Extract provided:
# Photomatix Question (ugly sky)



## JayhawkCWE

Hey Guys,

First post here, was looking for a photography forum with some knowledgeable people and hopefully I've found it.

I'm a long time photographer but am new to HDR.  I picked up the Photomatix plugin for CS4 and am having a few problems with it.  For the most part it works great, but when I run some photos through it that have a lot of sky in them, the sky turns out a dull greyish blue color.  All of the other colors turn out fantastic, but it always looks like there's a storm brewing over the horizon.

This has to be a fairly common issue if it's happening to me, because I have no clue what I'm doing.

Any help would be greatly appreciated.

Thanks!!


----------



## Provo

I would help out if you posted an example but from what you are describing it sounds like the smoothing is set low or smoothing light click on to min or low.

another possibility is a combination of strengh and smoothing play with the sliders.

Data extract:
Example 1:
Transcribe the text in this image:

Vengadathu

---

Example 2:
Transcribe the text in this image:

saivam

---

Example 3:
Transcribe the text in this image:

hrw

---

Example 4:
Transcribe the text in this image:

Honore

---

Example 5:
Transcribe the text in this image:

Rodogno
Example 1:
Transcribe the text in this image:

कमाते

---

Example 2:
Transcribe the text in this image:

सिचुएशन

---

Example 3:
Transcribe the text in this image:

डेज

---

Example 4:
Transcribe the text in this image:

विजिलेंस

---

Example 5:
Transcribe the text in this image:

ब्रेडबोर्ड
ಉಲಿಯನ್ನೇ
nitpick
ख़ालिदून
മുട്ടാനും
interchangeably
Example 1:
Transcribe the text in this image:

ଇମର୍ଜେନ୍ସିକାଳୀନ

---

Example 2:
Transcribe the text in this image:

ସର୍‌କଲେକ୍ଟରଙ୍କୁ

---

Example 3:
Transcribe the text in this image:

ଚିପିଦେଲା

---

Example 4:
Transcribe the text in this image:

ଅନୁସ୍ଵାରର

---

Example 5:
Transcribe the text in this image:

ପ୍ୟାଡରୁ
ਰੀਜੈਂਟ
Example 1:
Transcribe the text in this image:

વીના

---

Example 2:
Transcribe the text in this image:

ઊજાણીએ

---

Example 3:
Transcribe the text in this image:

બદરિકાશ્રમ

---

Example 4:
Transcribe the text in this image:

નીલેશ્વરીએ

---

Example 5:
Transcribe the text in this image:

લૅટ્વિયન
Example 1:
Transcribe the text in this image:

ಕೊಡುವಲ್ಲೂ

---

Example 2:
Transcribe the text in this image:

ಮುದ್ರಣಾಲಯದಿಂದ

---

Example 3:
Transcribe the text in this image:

Problem requirements:
Put this sentence from the Photomatix forum thread into Spanish: "All of the other colors turn out fantastic, but it always looks like there's a storm brewing over the horizon."

Answer:
Todos los demás colores quedan fantásticos, pero siempre parece que se está gestando una tormenta en el horizonte.